# Passage cité
☆ ☆ ☆ ☆ ☆
Tu dis passer par ces biais détournés pour ne pas faire de tort à tes proches, mais n’est-ce pas aussi le moyen pour toi de trouver là l’inspiration que ta vie ne te donne plus ?
C’est sûr que j’ai envie de parler d’autre chose que des tourments adolescents. Aujourd’hui, je ne suis plus dans l’état d’esprit de mes 18 ans et j’en suis bien content. C’est pour ça, comme tu dis, qu’on peut désormais parler de « rock adulte » à propos de Mud Flow. Maintenant on va plus s’inscrire dans une lignée de groupes comme Wilco que comme les BB Brunes !
C’est une direction souhaitée par tout le groupe ?
Tu sais, je n’essaie pas de convaincre les autres de suivre une ligne précise. On discute, mais ça n’empêche pas les désaccords. C’est pour ça que depuis le début le groupe a changé plusieurs fois de line-up. Mais il est aussi arrivé que des musiciens partent parce qu’ils considéraient tout simplement qu’ils avaient mieux à faire, ce qu’a fait notre dernier batteur, parce que ça faisait longtemps qu’il voulait monter son propre groupe. De l’extérieur, ces changements peuvent paraître bizarres mais en fait ce sont des évolutions naturelles. C’est pour ça que finalement je considère plus Mud Flow comme un collectif que comme un groupe.
☆ ☆ ☆ ☆ ☆
# Consigne 1
Dans l'entretien sur Mud Flow, recopiez le passage qui débute aux mots « Tu dis passer » et s'achève après « le groupe ? », en remplaçant « content » par « heureux ».
# Consigne 2
Condensez sous forme de liste le paragraphe de l'entretien sur Mud Flow qui commence par « Tu sais, je n'essaie pas », sans perdre ses faits principaux.
# Consigne 3
Traduisez en anglais cette phrase de l'entretien sur Mud Flow : « Aujourd'hui, je ne suis plus dans l'état d'esprit de mes 18 ans et j'en suis bien content. »

# Données à examiner
☆ ☆ ☆ ☆ ☆
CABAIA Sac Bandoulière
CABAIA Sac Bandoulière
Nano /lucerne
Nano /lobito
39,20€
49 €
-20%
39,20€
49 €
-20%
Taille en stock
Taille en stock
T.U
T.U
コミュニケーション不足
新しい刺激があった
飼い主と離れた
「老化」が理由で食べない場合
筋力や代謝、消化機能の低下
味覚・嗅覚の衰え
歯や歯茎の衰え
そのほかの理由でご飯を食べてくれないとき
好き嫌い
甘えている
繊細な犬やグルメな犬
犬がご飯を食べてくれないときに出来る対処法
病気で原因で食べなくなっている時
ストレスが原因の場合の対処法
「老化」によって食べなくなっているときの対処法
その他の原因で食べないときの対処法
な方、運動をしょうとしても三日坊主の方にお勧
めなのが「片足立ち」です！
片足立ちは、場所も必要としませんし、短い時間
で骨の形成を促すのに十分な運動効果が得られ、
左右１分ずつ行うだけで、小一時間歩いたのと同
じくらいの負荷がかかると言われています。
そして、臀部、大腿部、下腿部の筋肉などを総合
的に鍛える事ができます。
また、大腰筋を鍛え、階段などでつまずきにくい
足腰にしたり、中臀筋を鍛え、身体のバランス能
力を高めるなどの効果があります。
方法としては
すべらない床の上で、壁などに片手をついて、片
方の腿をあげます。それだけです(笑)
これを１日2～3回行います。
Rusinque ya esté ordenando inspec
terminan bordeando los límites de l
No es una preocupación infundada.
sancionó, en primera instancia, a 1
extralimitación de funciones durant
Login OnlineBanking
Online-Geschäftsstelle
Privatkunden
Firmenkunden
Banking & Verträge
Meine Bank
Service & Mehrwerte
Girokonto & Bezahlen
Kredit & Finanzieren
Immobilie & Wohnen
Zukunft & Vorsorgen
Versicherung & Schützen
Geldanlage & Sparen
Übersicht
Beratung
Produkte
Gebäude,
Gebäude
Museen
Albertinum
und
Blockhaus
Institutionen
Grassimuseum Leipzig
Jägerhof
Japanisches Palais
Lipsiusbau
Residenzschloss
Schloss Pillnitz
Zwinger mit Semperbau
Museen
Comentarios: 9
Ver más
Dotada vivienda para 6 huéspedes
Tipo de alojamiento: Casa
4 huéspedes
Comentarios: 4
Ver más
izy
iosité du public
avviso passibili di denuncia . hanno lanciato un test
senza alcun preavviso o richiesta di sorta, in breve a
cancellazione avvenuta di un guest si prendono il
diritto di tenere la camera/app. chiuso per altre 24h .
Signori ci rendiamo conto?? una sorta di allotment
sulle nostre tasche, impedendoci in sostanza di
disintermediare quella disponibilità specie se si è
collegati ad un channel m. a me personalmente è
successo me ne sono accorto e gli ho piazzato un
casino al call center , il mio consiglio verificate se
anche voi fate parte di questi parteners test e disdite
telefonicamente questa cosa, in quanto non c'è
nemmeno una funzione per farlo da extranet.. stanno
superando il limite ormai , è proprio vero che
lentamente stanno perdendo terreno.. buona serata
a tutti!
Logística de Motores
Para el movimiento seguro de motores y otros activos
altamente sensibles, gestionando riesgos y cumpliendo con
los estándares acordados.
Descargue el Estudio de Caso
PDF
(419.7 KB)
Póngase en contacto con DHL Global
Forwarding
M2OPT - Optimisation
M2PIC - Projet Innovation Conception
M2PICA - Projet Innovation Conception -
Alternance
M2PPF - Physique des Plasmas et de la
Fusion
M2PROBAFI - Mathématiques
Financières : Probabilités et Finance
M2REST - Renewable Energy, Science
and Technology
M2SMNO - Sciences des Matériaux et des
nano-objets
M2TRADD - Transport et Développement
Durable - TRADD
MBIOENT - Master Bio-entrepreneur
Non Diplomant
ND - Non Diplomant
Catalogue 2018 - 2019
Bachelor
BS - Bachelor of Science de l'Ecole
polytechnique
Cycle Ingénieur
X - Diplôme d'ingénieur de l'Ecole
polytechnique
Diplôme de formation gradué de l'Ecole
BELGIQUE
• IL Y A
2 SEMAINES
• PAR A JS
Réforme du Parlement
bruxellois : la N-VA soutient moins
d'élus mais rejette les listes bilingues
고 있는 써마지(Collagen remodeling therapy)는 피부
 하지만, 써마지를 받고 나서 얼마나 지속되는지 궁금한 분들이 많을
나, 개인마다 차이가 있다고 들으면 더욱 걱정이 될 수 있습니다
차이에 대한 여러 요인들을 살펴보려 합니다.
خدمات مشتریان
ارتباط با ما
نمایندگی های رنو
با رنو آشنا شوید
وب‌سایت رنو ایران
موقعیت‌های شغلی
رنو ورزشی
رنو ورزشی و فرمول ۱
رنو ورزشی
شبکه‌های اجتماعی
☆ ☆ ☆ ☆ ☆
# Résultat attendu 1
Tu dis passer par ces biais détournés pour ne pas faire de tort à tes proches, mais n’est-ce pas aussi le moyen pour toi de trouver là l’inspiration que ta vie ne te donne plus ?
C’est sûr que j’ai envie de parler d’autre chose que des tourments adolescents. Aujourd’hui, je ne suis plus dans l’état d’esprit de mes 18 ans et j’en suis bien heureux. C’est pour ça, comme tu dis, qu’on peut désormais parler de « rock adulte » à propos de Mud Flow. Maintenant on va plus s’inscrire dans une lignée de groupes comme Wilco que comme les BB Brunes !
C’est une direction souhaitée par tout le groupe ?

# Résultat attendu 2
- Je n'impose pas de ligne précise aux autres : on discute, mais les désaccords restent possibles.
- Le line-up du groupe a donc changé plusieurs fois depuis le début.
- Certains musiciens sont partis parce qu'ils estimaient avoir mieux à faire. C'est le cas du dernier batteur, qui voulait depuis longtemps monter son propre groupe.
- Vus de l'extérieur, ces changements peuvent sembler bizarres, mais ce sont des évolutions naturelles.
- Je considère finalement Mud Flow plus comme un collectif que comme un groupe.

# Résultat attendu 3
Today, I'm no longer in the frame of mind I had at 18, and I'm very glad of it.